### EXCERPT

Tristan : Reading with Grandpa makes me take the time to read and plan my other interests like basketball and the PS4 around our time together. We read books that are more empowering and expansive than the ones I would probably choose on my own and it’s great to talk about this with someone who has so much more life experience than I have. Better yet, reading together gave Grandpa a chance to find out what’s going on in my life while allowing me to keep an eye on him as well.

Graham: Last August, Tristan and I were finally able to meet in person in Vancouver. Reading took precedence over outdoor activities like basketball, tennis, and swimming, but we still inserted a few pages on most days of his visit. I realize that our literary bridge will be strained as Tristan progresses into his teenage years and other interests take over, but for now we continue to pick new books together. At the very least, I hope I have been able to share my love of reading and my belief in the importance of words in the age of ubiquitous social media and “fake news”.

### WORK TO COMPLETE
1) In the excerpt about Tristan and Graham reading together, where did the two finally meet in person last August?
2) Carry on the excerpt about Tristan and Graham reading together, starting right after its final sentence.

### RECORD LIST
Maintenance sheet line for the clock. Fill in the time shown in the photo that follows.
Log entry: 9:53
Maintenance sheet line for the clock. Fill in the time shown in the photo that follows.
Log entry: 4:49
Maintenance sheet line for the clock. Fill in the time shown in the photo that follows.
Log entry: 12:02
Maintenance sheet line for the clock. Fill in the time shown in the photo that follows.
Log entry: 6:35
* * *
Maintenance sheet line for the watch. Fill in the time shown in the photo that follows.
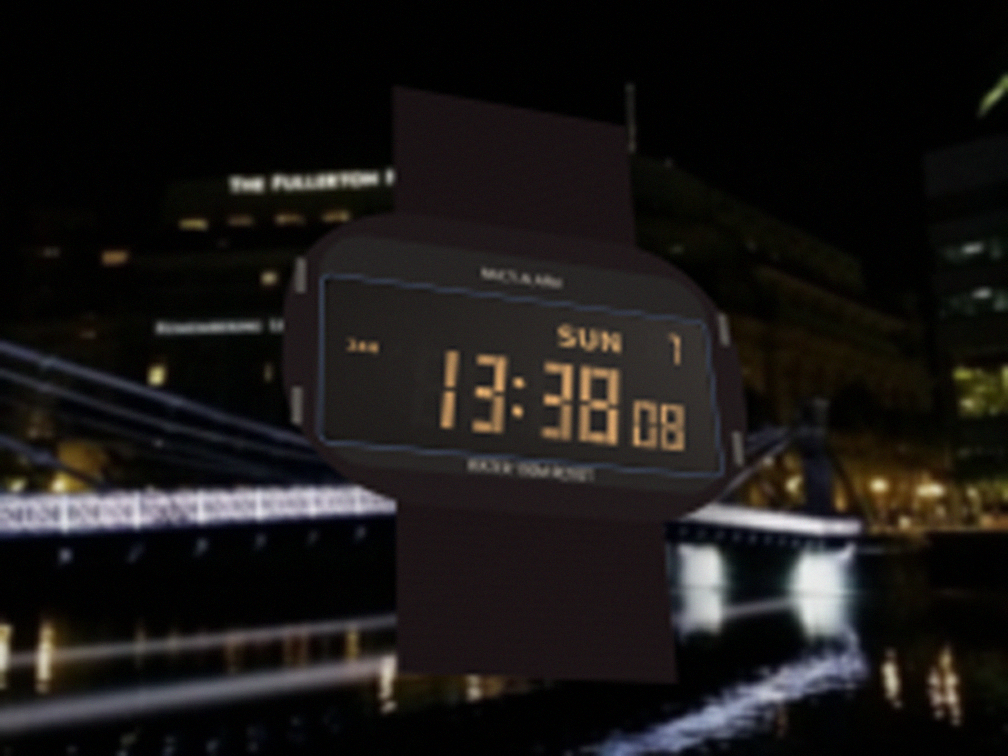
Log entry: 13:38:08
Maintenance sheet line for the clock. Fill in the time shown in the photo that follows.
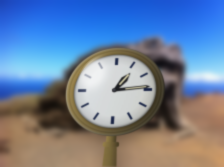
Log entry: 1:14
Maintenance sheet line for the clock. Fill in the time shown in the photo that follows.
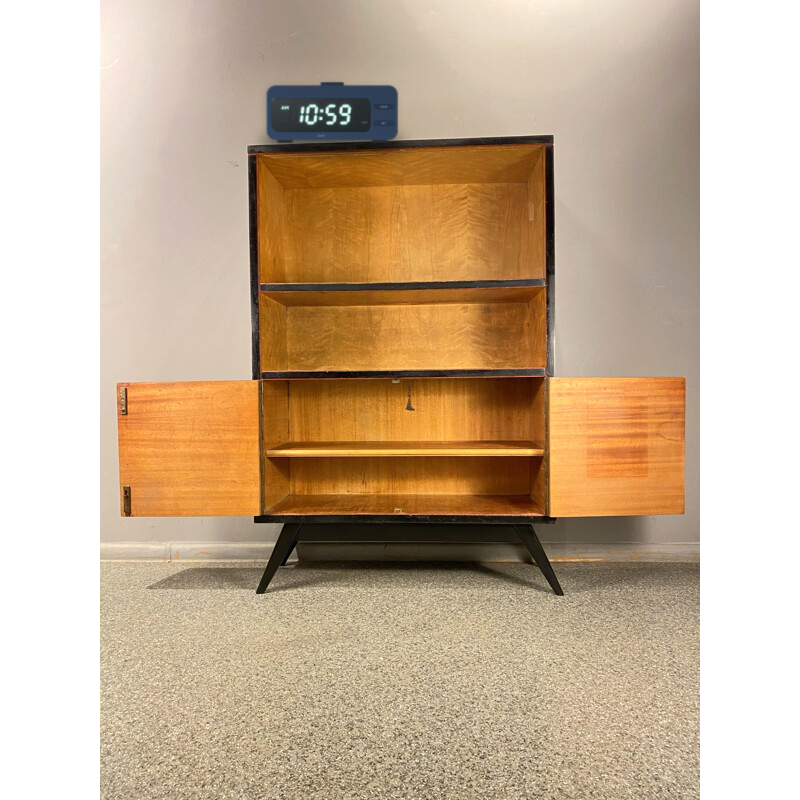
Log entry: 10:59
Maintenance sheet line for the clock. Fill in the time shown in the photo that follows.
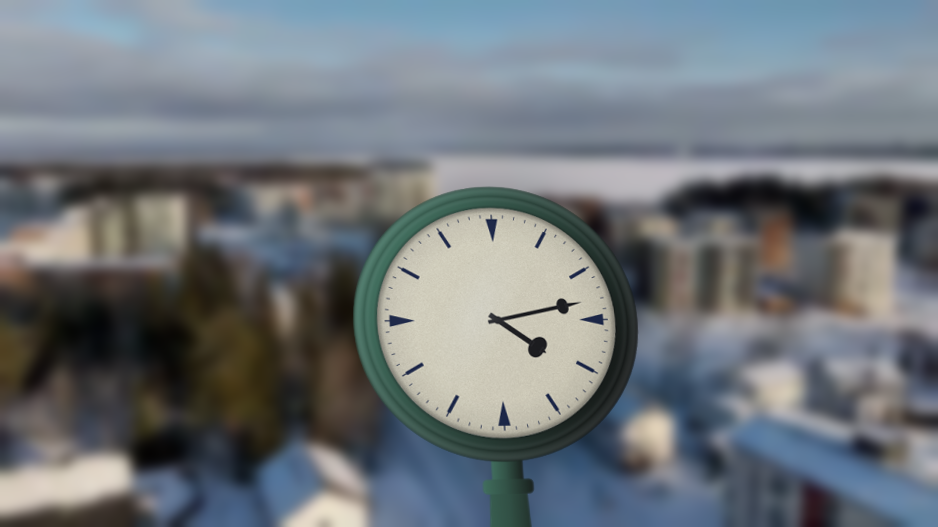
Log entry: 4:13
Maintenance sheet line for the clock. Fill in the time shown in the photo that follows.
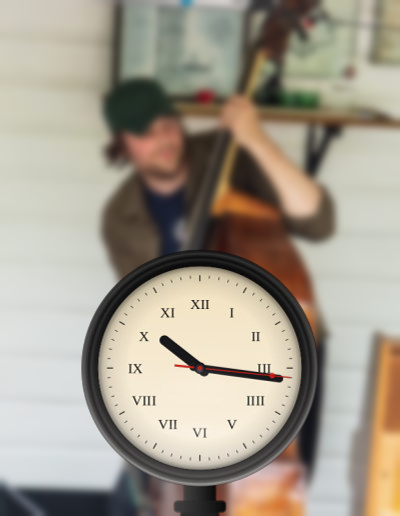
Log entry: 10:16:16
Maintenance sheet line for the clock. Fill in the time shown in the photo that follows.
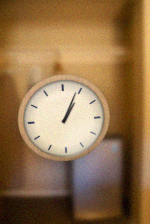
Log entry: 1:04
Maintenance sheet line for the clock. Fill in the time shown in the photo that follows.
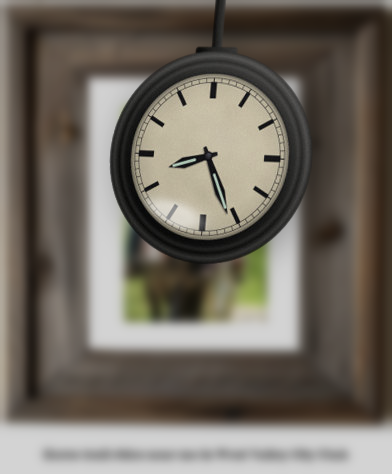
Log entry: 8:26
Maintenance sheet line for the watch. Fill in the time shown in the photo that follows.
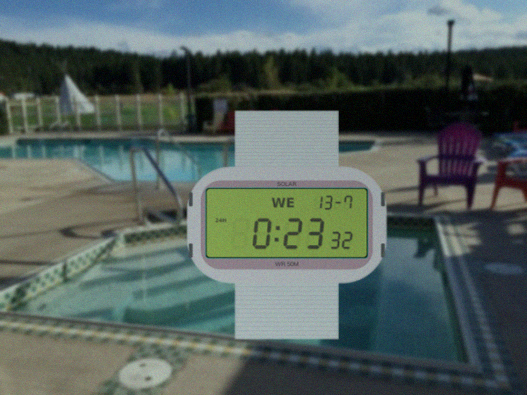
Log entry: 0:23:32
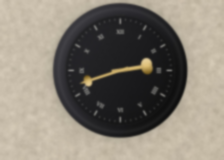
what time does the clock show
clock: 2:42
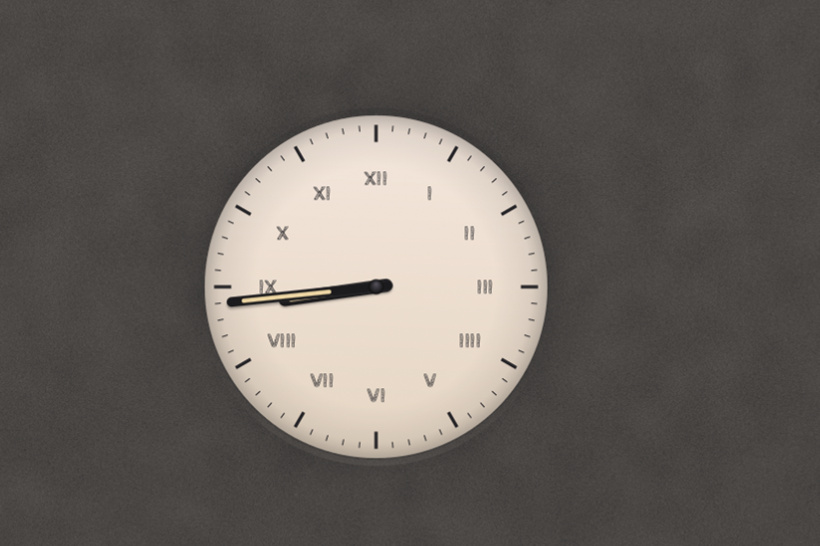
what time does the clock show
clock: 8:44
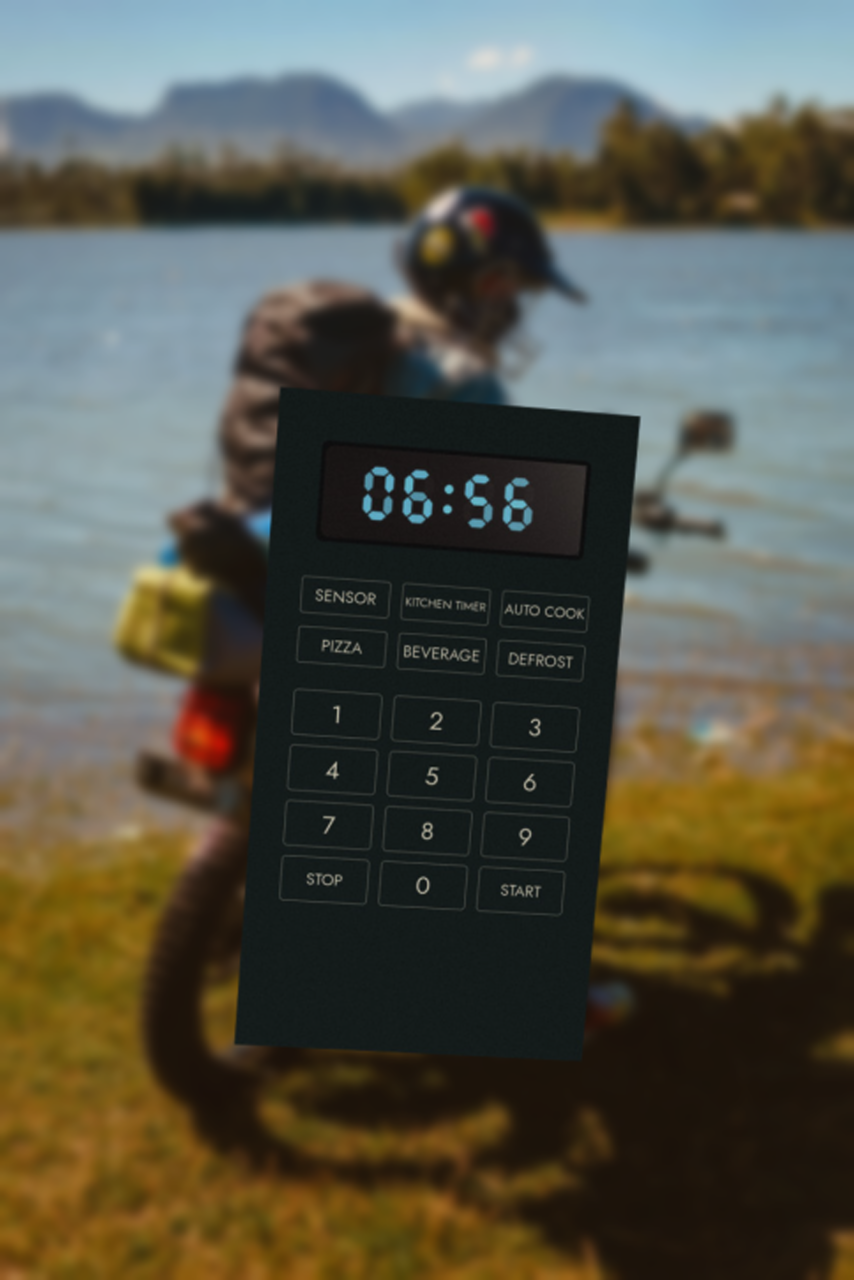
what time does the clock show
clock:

### OUTPUTS BY TASK
1) Vancouver.

2)
Perhaps the words Tristan and I enjoyed reading together the most are in The lost words, a richly illustrated book by Robert Macfarlane and Jackie Morris that lists words for plants and animals that have started to disappear from children’s dictionaries due to their obsolescence. It contains wonderful poetry, augmented with stunning works of art, and it becomes especially alive to us when read together, sitting side by side.

Together we realized how much words matter in times like these, when they are too often thrown out without thinking too much about their consequences.

Tristan Rawlings lives in Toronto; Graham Rawlings lives in Vancouver.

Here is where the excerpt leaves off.